Após quase 10 anos, cão mais antigo da Cosap é adotado e ganha novo lar em SP
Depois de quase uma década à espera de uma família, o cão Gordo, de aproximadamente 13 anos, foi adotado no domingo de pré-Carnaval (8), em São Paulo. Até então, ele era o animal há mais tempo acolhido pela Coordenadoria de Saúde e Proteção ao Animal Doméstico (Cosap), da Prefeitura. Por isso, a adoção mobilizou funcionários e voluntários do Centro Municipal de Adoção.
A equipe classificou o momento como histórico. Isso porque Gordo integrava a lista de 290 pets disponíveis, entre eles 72 idosos. Assim, a saída do cão simbolizou esperança para outros animais que ainda aguardam um lar.
Uma década de espera
A Cosap acolheu Gordo em 8 de agosto de 2016, na região de Sapopemba, na Zona Leste da capital. Na ocasião, um morador acionou o serviço 156 e relatou a presença de um animal considerado agressivo na Praça Joaquim Mendes Santiago. Em seguida, a equipe foi ao local e realizou o recolhimento.
Desde então, o cão passou a integrar a rotina da instituição. Ao longo dos anos, participou de todos os eventos de adoção promovidos pelo centro. Além disso, em 2023, atuou como mascote da “Semana Animal”. Dessa maneira, Gordo se tornou um símbolo da causa da adoção responsável.
Conexão imediata
Quase dez anos depois, a engenheira Luísa Mendes Heise, de 25 anos, visitou a Cosap durante um evento. Segundo ela, a identificação ocorreu de forma imediata.
Inicialmente, Luísa pretendia apenas conhecer os animais disponíveis. No entanto, ao ver Gordo, mudou de ideia. “Foi amor à primeira vista”, contou.
Mesmo com artrite e dificuldade para se locomover, o cão se aproximou para receber carinho. Nesse momento, conforme relatou a tutora, a decisão se confirmou. “Ele me escolheu”, afirmou.
• • • • • • •
Instrução de trabalho A:
Traduza para o inglês a seguinte frase da matéria sobre a adoção do cão Gordo: "A equipe classificou o momento como histórico."
Instrução de trabalho B:
Segundo a matéria sobre a adoção do cão Gordo, em que data a Cosap acolheu o animal?
Instrução de trabalho C:
Prossiga com a matéria sobre a adoção do cão Gordo a partir da última frase apresentada.

[Dados registrados]
• • • • • • •
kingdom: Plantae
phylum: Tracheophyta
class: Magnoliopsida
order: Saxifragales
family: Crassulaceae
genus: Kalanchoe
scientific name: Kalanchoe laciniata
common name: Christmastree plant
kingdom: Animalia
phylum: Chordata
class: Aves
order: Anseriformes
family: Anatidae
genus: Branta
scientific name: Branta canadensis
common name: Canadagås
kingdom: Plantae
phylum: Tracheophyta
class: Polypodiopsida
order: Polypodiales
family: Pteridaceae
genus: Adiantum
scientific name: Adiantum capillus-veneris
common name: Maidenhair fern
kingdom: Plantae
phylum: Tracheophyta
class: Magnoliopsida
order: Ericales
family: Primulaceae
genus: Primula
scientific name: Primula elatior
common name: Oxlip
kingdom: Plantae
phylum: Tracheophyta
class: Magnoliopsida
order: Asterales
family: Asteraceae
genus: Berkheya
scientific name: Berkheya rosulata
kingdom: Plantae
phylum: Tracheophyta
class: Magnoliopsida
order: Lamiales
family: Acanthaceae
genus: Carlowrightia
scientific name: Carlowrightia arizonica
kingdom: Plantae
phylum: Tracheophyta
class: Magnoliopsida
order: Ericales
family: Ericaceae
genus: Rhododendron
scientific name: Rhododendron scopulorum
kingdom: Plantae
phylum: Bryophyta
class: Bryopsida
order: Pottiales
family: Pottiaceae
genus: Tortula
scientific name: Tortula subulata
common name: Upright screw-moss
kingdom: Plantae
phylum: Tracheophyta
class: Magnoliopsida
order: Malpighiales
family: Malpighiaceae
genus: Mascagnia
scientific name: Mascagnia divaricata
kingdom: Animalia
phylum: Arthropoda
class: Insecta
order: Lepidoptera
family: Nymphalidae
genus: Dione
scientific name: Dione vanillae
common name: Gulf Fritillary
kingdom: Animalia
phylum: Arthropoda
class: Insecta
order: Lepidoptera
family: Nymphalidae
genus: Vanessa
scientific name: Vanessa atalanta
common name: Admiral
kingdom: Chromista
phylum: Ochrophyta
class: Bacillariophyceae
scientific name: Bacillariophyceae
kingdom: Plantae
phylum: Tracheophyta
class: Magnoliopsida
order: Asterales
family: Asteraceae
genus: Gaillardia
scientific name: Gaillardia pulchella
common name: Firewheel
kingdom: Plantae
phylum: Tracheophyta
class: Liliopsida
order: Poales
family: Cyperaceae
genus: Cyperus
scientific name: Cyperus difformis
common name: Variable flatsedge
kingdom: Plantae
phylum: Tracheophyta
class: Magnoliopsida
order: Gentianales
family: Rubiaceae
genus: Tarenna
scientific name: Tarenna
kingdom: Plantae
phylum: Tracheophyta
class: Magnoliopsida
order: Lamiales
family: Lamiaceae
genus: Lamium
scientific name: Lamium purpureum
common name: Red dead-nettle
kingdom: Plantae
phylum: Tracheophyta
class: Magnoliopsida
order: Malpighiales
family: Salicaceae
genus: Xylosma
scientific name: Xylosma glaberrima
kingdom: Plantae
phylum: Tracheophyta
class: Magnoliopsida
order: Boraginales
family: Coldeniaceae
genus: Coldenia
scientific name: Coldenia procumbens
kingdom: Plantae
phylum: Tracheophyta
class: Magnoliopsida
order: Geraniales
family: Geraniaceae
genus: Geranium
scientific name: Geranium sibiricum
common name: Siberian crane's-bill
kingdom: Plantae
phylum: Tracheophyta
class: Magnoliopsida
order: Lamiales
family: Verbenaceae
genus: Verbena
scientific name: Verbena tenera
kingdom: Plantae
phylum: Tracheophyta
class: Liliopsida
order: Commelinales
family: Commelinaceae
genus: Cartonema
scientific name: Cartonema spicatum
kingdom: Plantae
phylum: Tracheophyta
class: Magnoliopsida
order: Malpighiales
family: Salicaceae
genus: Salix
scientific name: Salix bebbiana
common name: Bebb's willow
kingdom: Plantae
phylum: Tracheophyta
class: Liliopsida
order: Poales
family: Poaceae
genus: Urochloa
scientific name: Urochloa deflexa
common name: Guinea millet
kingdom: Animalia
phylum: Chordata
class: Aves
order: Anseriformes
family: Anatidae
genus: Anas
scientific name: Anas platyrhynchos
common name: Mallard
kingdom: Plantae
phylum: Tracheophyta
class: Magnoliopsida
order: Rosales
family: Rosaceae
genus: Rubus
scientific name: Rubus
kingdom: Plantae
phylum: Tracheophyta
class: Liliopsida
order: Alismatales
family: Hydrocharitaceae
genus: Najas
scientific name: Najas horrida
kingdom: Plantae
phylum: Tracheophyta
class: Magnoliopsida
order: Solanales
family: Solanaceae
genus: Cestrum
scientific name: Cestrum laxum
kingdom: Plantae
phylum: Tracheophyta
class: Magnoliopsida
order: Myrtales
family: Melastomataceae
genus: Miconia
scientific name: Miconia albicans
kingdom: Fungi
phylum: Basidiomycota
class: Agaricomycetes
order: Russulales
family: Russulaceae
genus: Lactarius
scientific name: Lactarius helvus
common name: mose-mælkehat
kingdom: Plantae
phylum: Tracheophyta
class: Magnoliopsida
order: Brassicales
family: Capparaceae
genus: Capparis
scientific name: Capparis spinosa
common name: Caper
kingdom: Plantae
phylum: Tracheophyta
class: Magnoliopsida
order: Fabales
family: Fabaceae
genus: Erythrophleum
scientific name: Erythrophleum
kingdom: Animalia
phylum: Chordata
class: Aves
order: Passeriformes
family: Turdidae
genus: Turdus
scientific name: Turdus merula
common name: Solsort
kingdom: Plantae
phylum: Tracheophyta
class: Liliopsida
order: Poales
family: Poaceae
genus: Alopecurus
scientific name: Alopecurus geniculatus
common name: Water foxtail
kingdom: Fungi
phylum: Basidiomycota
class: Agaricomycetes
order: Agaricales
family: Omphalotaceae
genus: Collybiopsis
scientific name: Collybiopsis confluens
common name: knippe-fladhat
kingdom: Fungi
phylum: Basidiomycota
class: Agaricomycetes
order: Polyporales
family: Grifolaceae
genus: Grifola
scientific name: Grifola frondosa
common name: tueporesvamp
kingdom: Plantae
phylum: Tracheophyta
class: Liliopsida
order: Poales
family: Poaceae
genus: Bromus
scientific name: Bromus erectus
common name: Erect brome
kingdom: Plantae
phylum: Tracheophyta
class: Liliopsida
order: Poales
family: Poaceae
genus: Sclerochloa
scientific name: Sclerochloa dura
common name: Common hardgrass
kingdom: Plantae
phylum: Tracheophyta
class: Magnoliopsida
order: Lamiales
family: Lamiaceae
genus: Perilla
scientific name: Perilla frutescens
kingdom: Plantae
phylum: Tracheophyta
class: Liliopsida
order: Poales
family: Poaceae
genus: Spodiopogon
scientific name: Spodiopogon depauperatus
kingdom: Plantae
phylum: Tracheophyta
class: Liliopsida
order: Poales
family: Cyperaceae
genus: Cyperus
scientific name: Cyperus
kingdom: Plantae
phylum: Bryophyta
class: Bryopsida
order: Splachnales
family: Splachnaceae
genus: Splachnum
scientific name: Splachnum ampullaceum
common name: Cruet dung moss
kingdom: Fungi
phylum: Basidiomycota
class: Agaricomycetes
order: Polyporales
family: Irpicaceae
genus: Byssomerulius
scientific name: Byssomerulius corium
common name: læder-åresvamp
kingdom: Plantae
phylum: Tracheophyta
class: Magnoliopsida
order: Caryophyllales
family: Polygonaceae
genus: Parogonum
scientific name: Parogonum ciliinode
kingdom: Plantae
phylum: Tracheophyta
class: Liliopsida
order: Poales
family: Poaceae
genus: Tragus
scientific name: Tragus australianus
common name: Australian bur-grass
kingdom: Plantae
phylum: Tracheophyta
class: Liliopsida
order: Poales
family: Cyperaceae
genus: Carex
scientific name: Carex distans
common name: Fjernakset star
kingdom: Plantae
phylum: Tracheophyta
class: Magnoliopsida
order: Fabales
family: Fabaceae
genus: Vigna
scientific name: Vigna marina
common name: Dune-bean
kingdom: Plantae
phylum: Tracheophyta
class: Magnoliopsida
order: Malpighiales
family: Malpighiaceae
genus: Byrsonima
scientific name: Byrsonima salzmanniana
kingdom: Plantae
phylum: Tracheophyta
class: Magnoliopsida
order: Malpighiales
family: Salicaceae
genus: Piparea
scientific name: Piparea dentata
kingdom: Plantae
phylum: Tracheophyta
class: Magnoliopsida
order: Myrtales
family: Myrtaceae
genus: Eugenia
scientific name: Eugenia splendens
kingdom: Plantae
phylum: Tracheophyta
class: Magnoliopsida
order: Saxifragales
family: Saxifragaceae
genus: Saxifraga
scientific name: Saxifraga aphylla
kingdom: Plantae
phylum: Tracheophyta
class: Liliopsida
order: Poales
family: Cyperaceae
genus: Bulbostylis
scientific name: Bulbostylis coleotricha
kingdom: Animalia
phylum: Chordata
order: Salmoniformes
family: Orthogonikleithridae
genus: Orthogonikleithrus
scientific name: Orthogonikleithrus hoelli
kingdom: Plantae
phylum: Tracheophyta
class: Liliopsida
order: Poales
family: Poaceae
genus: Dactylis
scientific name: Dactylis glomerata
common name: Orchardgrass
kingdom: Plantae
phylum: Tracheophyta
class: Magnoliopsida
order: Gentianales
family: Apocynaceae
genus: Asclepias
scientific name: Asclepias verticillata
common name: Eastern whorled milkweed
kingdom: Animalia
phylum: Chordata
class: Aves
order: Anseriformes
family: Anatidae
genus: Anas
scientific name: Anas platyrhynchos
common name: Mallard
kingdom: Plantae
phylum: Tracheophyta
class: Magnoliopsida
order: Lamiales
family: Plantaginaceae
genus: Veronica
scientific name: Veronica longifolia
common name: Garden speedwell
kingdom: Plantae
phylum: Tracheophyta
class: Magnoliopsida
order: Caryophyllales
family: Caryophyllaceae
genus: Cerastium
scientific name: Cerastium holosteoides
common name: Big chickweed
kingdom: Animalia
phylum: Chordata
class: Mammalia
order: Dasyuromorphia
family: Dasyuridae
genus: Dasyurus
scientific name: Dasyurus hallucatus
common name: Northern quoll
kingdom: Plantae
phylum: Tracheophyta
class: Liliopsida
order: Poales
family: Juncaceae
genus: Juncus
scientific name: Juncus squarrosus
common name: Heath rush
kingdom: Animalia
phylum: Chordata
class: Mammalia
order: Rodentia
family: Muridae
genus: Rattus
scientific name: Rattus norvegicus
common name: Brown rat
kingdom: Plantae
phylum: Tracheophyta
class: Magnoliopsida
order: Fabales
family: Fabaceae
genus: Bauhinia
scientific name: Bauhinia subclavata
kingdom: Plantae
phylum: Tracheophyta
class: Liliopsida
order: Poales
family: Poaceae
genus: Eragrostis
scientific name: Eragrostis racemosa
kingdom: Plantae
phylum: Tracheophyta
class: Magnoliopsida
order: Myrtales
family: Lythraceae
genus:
• • • • • • •
Resultado da tarefa A:
The team described the moment as historic.

Resultado da tarefa B:
Em 8 de agosto de 2016.

Resultado da tarefa C:
Adaptação ao novo lar
Após tantos anos no mesmo ambiente, a mudança exigiu paciência. Durante o trajeto para casa, o animal demonstrou ansiedade. Nos primeiros dias, por exemplo, permaneceu apenas na cozinha. Contudo, com o passar do tempo, começou a explorar outros espaços da residência.
Além disso, Luísa destacou o suporte oferecido pela equipe da Cosap durante todo o processo. Segundo ela, os profissionais esclareceram dúvidas e explicaram detalhadamente os cuidados necessários com um animal idoso.
Atualmente, a rotina inclui medicação, pequenos passeios e acompanhamento constante. Apesar da idade avançada, Gordo apresenta comportamento tranquilo. Inclusive, segundo a tutora, basta pegar a coleira para que ele se levante animado.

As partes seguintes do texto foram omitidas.